The Arab coalition has announced intercepting explosive-laden drones and boats and ballistic missiles fired by the rebels at Saudi civilian and military targets in the Kingdom and Yemen.

A surge in drone, missile and explosive-laden boat attacks on Saudi Arabia by the Houthi militia is seeking to pressure the Kingdom into stopping airstrikes that have killed dozens of their senior commanders in Yemen, military officials and experts said.

Intelligence reports said Qatar is directly funding the Houthis. Iran has been a major supporter of the Houthis but sanctions have hurt its ability to pump in more money and Doha has stepped in. The Muslim Brotherhood is also working in the shadows.

The Arab coalition has announced intercepting explosive-laden drones and boats and ballistic missiles fired by the rebels at Saudi civilian and military targets in the Kingdom and Yemen.

An armed drone launched by the Houthis toward Abha airport was intercepted and destroyed, the Arab coalition said.

Although some shrapnel fell on the airport as the drone was destroyed, no injuries were reported, coalition spokesman Col. Turki Al-Maliki said.

Meanwhile, airstrikes by coalition warplanes have targeted senior Houthi commanders mainly in the central provinces of Marib and Al-Bayda, and in the northern province of Jawf. The Houthis also want to force the Kingdom to stop its massive military logistics with the Yemeni army, the experts said.

"The coalition (warplanes) targeted their fortifications, military equipment, trenches, gatherings, command rooms as well as military reinforcements," Brig. Gen. Abdu Abdullah Majili, a Yemeni army spokesman, said.

He said that the Houthis had suffered heavy losses over the last couple of weeks as a result of counterattacks by government forces and allied tribesmen under heavy air cover from coalition warplanes.

Houthi official media broadcast images of long convoys carrying bodies of rebel fighters. Local military officers said many of those Houthis were killed in smart airstrikes by Saudi-led coalition warplanes in Jawf and Marib.

▶ [DATASET RECORDS]:
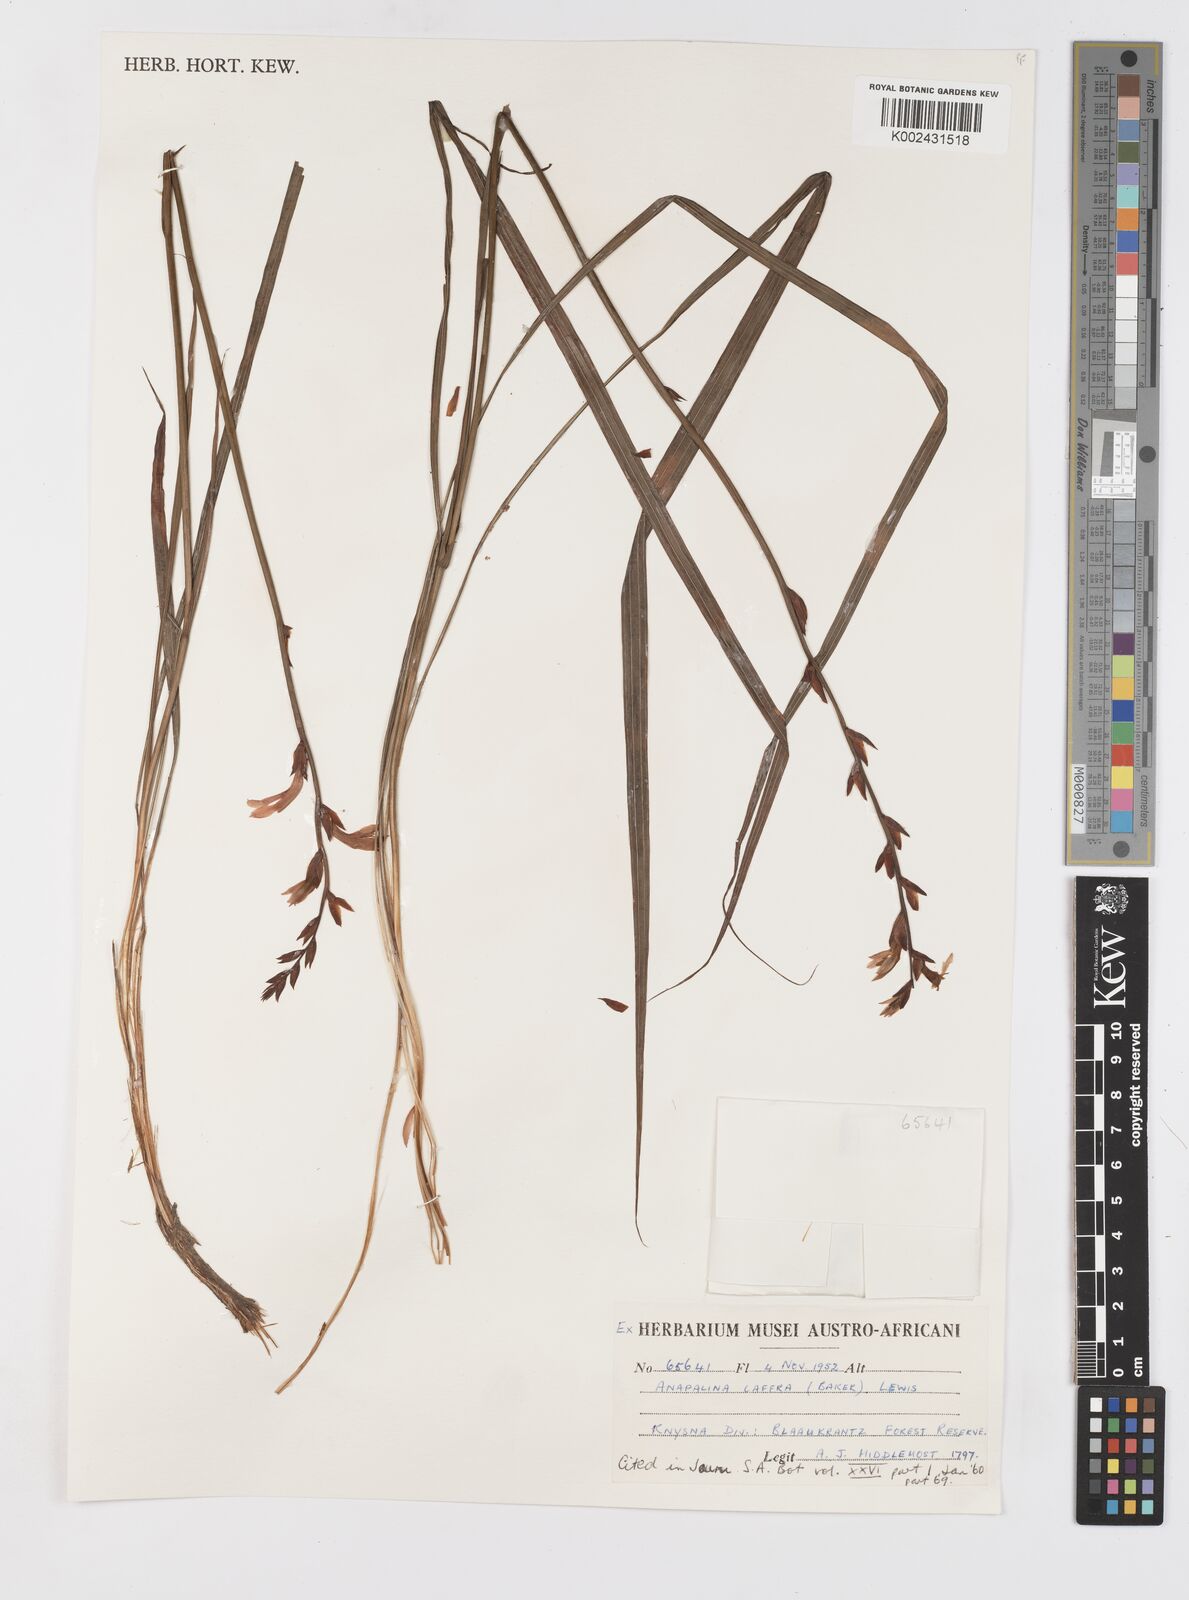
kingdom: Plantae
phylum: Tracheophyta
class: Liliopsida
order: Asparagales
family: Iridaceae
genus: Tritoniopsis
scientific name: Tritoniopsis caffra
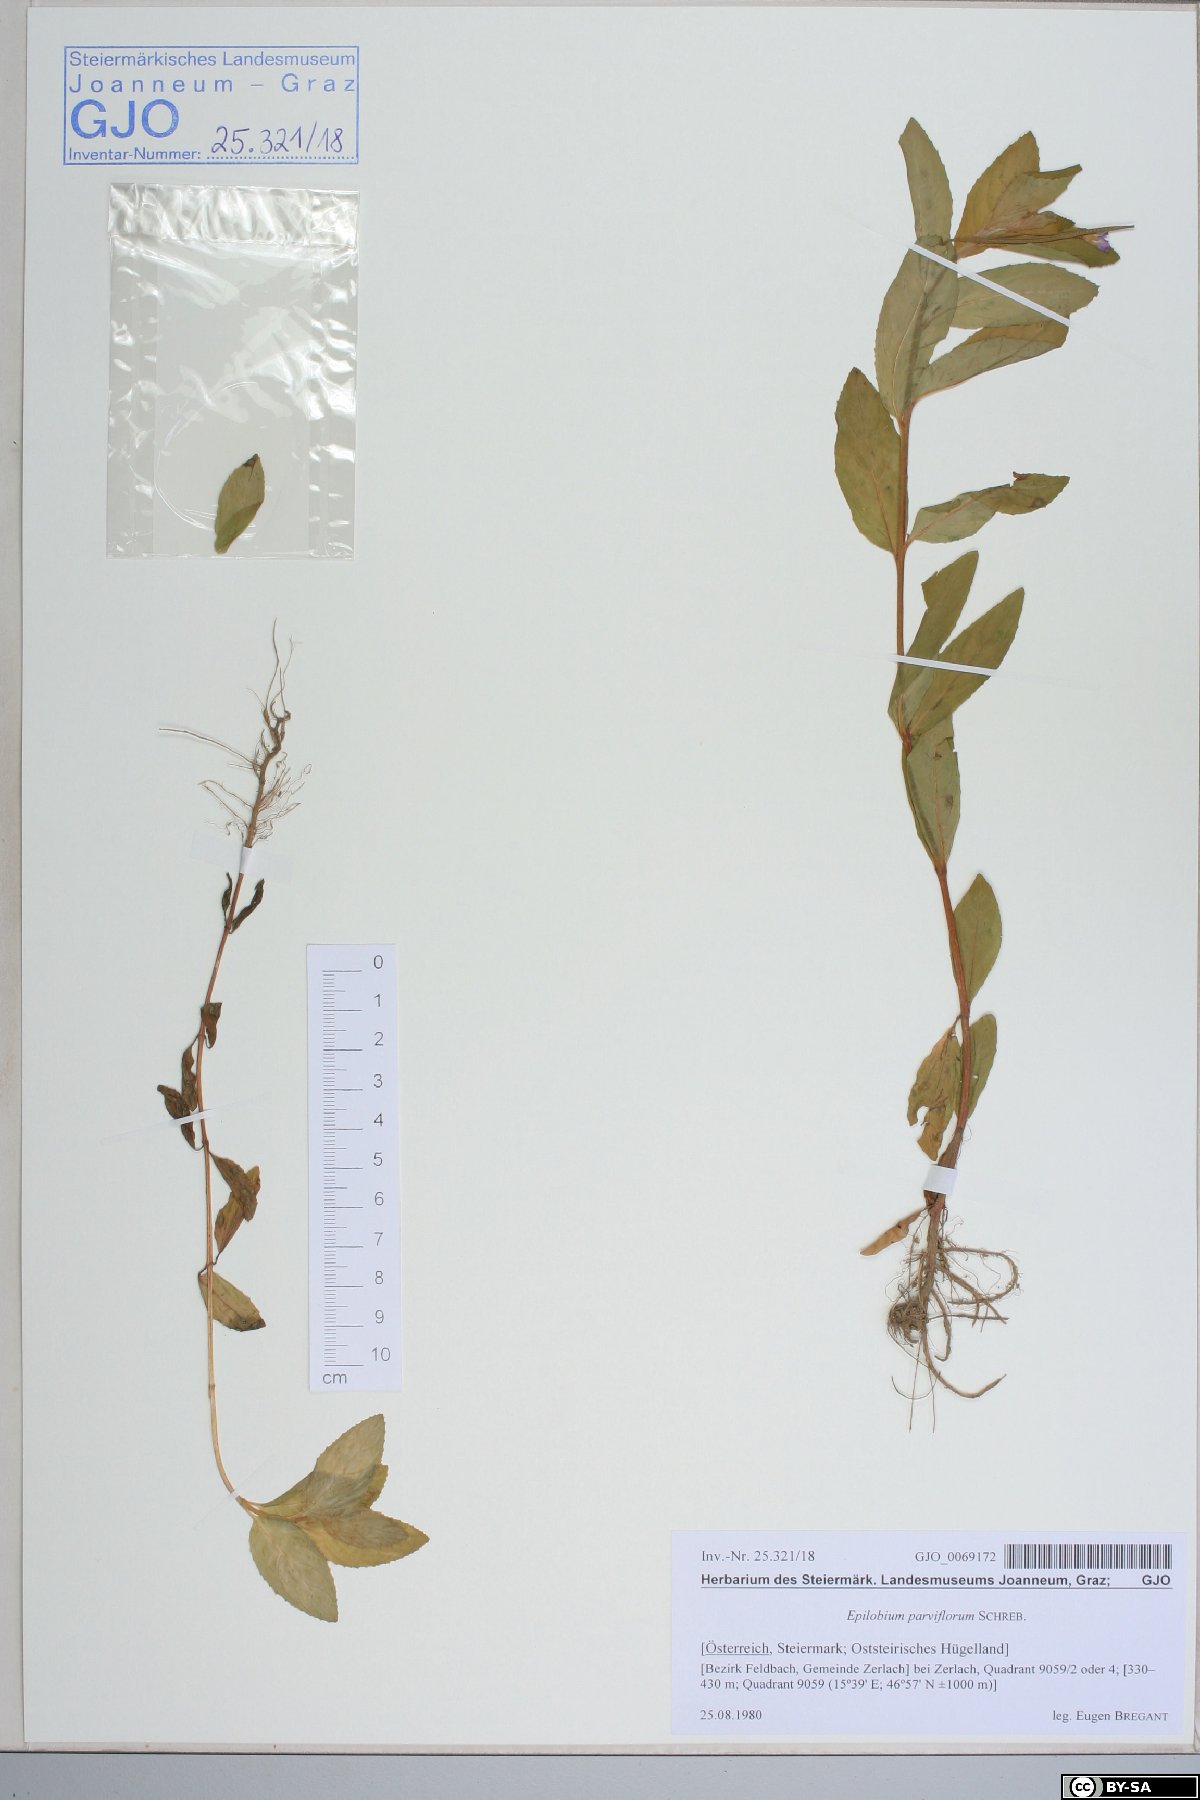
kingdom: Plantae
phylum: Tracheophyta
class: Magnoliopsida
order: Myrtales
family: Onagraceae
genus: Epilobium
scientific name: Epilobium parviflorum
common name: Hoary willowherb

▶ [TASK LIST]:
**1)** According to the article about Houthi attacks on Saudi Arabia, toward which airport was the Houthi drone launched before it was intercepted?
**2)** Reproduce verbatim the part of the article about Houthi attacks on Saudi Arabia from "A surge in drone, missile" to "Arab coalition said.".
Rely solely on the article about Houthi attacks on Saudi Arabia for these tasks.

▶ [YOUR RESPONSES]:
**1)** Abha airport.

**2)**
A surge in drone, missile and explosive-laden boat attacks on Saudi Arabia by the Houthi militia is seeking to pressure the Kingdom into stopping airstrikes that have killed dozens of their senior commanders in Yemen, military officials and experts said.

Intelligence reports said Qatar is directly funding the Houthis. Iran has been a major supporter of the Houthis but sanctions have hurt its ability to pump in more money and Doha has stepped in. The Muslim Brotherhood is also working in the shadows.

The Arab coalition has announced intercepting explosive-laden drones and boats and ballistic missiles fired by the rebels at Saudi civilian and military targets in the Kingdom and Yemen.

An armed drone launched by the Houthis toward Abha airport was intercepted and destroyed, the Arab coalition said.